# reel ideas........



## Guest (Jun 5, 2012)

just picked up a new ultra-lite st. croix premier (6') and would like some ideas on which reel, including size. i figure i can spend up to one hundred bucks if need be. i own shimano symetres and saharas along with a couple of quantums, so i am somewhat familiar with these. do i need to go as expensive on a gill rod as i did on my walleye and smallmouth rods? thanks for any help.


----------



## shorebound (Apr 26, 2008)

I would recommend the pfluger president to any one! I just got the 6920x for my new ultra light rod and absolutely love the set up. The reel is still continuing to impress me.

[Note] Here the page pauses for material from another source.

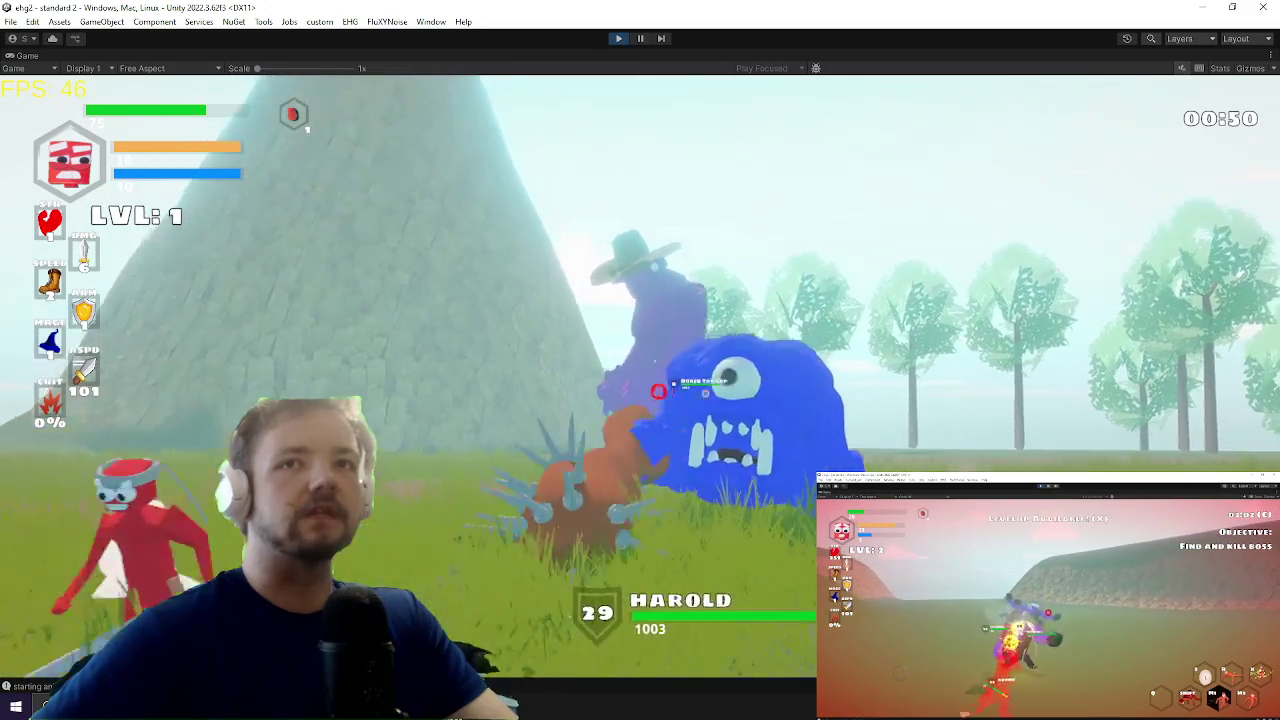
pyautogui.press('Escape')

_OutdoorHub Mobile, the information engine of the outdoors._


----------



## Intimidator (Nov 25, 2008)

Laugh if you want...but to me there's nothing better than an old "coffee grinder" for panfish!
The New Abu Garcia Spincast 1270SLI (it can handle super lines) and the Zebco Omega PRO are top notch, strong, easy to use, and RELIABLE reels! I use the ABU (with 10lb braid, 2lb dia) and my son loves the Zebco (8lb Nanofil) for our Crappie fishing!


----------



## Gills63 (Mar 29, 2012)

+ 1 for the president. I have one on each of my light action rods

Outdoor Hub mobile, the outdoor information engine


----------



## Guest (Jun 7, 2012)

i ended up buying a shimano sahara 1000 on clearance at dick's. good price on a solid reel.


----------